> [Document text]:
• • • •
Former prostitutes want to become parliamentarians

There are more independent candidates than ever before in the Turkish parliamentary elections next Sunday. Ayse Tükrükçü (40) and Saliha Ermez (37) are two of them. They were both forced to work as prostitutes but managed to escape.

ISTANBUL – She will never forget the first time she was brought into the brothel she was forced to work in: women in ugly dresses were sitting behind iron barred glass, men walked along to pick out their choice. “It looked like a zoo”, says Ayse Tükrükçü (40). Only then did she understand what she was supposed to do. Refusing was out of the question. After two and a half years, she managed to escape, but she is still registered as a prostitute. “That’s one of the things I want to change if I’m elected as a independent candidate”, says Tükrükçü. “If you manage to get out, it’s not fair that you are haunted by your past for the rest of your life.”Ayse Tükrükçü and Saliha Ermez (37) were both forced to work in prostitution and are both independent candidates in Turkey’s parliamentary elections, next Sunday. They both need 60,000 votes to be elected. They have high hopes, , as does Hayrettin Bolan, leader of the charity Sefkat-der (Affection Foundation), who supports the women both financially and practically in their campaign. The walls of her office are covered with interviews published in Turkish newspapers. “We have already managed to get more sympathy for the problems of prostitutes and former prostitutes”, says Ayse Tükrükçü.

Nursing a doll

 The two women outline a shocking picture of prostitution in Turkey. Brothels that are checked by the government, but where most of the work is done under duress and in unhygienic circumstances. Women are forced to sign their official registration at a police station, sometimes in collusion with the vice squad. Forced to have abortions, and serve clients on the same day. Both women lost their reproductive organs, Ayse never had the chance to become a mother because of that. She lovingly nurses a doll, called Cennet (‘heaven’). “I had infections inside and in the end everything had to be removed. They deprived me of the chance to become a mother. And that’s what happens to many women in the brothels. They all crave for a house, children, a family. Lots of my colleagues got a doll to look after.”
• • • •
> [Set of tasks]:
**A.** Answer these questions from the text on the Turkish election candidates:
(i) How many votes does each of the two women need to be elected?
(ii) Who leads the charity Sefkat-der?
(iii) What is the name of the doll Ayse Tükrükçü nurses?
**B.** Retype the text on the Turkish election candidates without any change, everything from "Former prostitutes want" down to "managed to escape.".

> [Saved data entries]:
• • • •
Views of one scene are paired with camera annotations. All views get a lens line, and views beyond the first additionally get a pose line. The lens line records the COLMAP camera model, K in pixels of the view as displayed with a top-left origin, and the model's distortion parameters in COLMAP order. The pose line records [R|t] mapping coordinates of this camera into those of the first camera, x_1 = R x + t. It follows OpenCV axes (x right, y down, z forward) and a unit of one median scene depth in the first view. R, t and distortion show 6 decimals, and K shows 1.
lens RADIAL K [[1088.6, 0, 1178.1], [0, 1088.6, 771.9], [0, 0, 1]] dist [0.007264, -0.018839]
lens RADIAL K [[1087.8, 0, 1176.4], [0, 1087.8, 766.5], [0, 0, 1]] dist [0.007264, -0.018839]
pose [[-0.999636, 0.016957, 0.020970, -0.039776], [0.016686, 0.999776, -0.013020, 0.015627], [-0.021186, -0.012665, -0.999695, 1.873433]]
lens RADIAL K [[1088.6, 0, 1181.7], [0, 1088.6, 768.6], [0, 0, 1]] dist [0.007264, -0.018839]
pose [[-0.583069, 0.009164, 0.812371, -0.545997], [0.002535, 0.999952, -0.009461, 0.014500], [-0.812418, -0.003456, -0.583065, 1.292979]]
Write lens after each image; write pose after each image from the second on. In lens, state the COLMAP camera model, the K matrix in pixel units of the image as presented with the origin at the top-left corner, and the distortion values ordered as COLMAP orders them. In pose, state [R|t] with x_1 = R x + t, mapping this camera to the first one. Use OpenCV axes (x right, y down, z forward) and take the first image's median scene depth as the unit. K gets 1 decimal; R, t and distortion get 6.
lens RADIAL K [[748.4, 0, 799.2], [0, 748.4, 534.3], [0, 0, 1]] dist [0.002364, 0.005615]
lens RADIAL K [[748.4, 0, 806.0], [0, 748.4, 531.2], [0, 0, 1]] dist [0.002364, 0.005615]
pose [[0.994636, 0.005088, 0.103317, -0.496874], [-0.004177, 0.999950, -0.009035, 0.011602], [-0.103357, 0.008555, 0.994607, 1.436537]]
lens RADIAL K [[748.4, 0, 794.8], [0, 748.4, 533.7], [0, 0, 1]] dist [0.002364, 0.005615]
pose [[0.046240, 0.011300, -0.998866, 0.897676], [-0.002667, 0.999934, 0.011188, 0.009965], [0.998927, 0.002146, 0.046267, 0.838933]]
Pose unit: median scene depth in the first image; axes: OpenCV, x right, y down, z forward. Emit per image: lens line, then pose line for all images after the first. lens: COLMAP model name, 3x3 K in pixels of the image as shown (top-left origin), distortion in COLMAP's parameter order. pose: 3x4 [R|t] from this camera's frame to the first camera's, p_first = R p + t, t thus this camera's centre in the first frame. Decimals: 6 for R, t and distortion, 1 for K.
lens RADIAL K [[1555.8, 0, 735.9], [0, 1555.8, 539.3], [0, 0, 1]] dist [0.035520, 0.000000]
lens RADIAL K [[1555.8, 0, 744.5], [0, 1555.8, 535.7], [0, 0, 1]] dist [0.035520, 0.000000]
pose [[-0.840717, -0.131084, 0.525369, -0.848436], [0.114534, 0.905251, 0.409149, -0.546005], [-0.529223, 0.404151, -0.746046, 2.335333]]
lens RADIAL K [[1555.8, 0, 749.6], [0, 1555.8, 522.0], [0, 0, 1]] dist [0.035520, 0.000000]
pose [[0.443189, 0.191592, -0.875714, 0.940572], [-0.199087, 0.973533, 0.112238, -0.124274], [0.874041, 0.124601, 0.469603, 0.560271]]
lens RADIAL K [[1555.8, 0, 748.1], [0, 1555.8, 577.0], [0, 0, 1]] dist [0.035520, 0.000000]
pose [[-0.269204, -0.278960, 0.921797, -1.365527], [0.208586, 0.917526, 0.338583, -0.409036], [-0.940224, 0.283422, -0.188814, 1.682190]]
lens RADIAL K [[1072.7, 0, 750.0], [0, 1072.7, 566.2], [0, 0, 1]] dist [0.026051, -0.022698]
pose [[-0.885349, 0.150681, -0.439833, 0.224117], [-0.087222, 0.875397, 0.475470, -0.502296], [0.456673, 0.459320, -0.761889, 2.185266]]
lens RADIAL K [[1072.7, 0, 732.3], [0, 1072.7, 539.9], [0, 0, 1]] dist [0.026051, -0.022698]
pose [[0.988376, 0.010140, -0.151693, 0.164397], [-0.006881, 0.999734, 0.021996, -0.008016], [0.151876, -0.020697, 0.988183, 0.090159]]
• • • •
> [Exercise answers]:
**A.**
(i) 60,000 votes.
(ii) Hayrettin Bolan.
(iii) Cennet.

**B.**
Former prostitutes want to become parliamentarians

There are more independent candidates than ever before in the Turkish parliamentary elections next Sunday. Ayse Tükrükçü (40) and Saliha Ermez (37) are two of them. They were both forced to work as prostitutes but managed to escape.